(Ana Sofia and Heloise jumping in puddles--picture by Joy)
Today we said goodbye to a friend as we dropped her off at the airport. She had come for a little over a week, to help with sports ministry, but quickly found herself attached to Ana Sofia (not always on purpose on her part). Ever since we brought home baby Jessica, Ana Sofia has been trying to figure out how things fit in our family. Her daily amount of attention-needing has gone waaaaaaaay up. And Caid and I have struggled to fill it. Enter our friend Joy.It was a wonderful week full of coloring, phone apps, mints, and piggy-back rides as Ana Sofia had a friend (a mother of three teens) who understood her and played on her level without saying, "Hold on, I have to feed the baby." And then last night I tucked her into bed and told her the next day's plans, as I often do. "Joy go home?" she said, "Joy stay with Sofia."
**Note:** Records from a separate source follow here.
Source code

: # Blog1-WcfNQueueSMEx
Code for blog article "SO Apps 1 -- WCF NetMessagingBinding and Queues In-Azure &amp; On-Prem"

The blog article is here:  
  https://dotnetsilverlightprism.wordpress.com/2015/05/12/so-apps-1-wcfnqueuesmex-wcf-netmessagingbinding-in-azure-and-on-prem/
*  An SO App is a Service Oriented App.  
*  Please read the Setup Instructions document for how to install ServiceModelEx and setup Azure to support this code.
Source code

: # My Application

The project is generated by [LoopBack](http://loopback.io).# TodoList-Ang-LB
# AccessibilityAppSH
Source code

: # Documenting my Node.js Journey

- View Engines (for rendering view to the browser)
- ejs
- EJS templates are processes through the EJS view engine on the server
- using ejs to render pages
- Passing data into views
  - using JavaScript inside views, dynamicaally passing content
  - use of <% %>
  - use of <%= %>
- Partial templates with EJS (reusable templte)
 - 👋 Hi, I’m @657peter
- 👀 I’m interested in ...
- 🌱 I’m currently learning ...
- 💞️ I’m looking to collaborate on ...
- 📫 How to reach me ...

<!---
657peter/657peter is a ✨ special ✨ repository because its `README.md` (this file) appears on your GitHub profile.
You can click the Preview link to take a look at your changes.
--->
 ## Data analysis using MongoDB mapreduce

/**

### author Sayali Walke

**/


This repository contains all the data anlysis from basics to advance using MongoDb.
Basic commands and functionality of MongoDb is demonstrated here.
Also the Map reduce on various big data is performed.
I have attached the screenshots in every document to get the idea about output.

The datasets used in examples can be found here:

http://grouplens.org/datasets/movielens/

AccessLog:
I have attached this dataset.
My almost three-year-old has already been to the USA and back, twice (four times if you count while in my belly). But this is the first goodbye where she really understands it. I've been saying my goodbyes for shorter and longer times since 2004, and I think I have it down pretty well, but I feel lost and helpless as to how to help my daughter begin that same journey.
I remember my journal entries, processing change and grief and boys and relationships and how all normal things get shook up by goodbyes. But I was 21 then. I remember puzzling over how worlds don't stay frozen when you leave them: they keep evolving without you. How your two worlds spin in different directions and you end up miles and miles away from where you started. But it was my choice to leave. I was the one traveling away.
My daughter has none of that. She has basic schema that says, "Joy stay with Sofia."
We talked about how Joy would go back home to her daughter: how her daughter needed her. We told her that we could visit Joy when we were back in the USA. I figured if anything could help, it would be talking about it.We had lots of hugs. But at the end of the airport line, there were tears.
Money can't mend a broken heart, but getting some 'coiya-coiya' (Coca-Cola) and chips did help considerably. After the car ride home, it was "Where Joy?" and going over it again, and "I want Joy here."
In the end, goodbyes suck. That is the problem with knowing amazing people around the world. And now I pass that on to my daughter.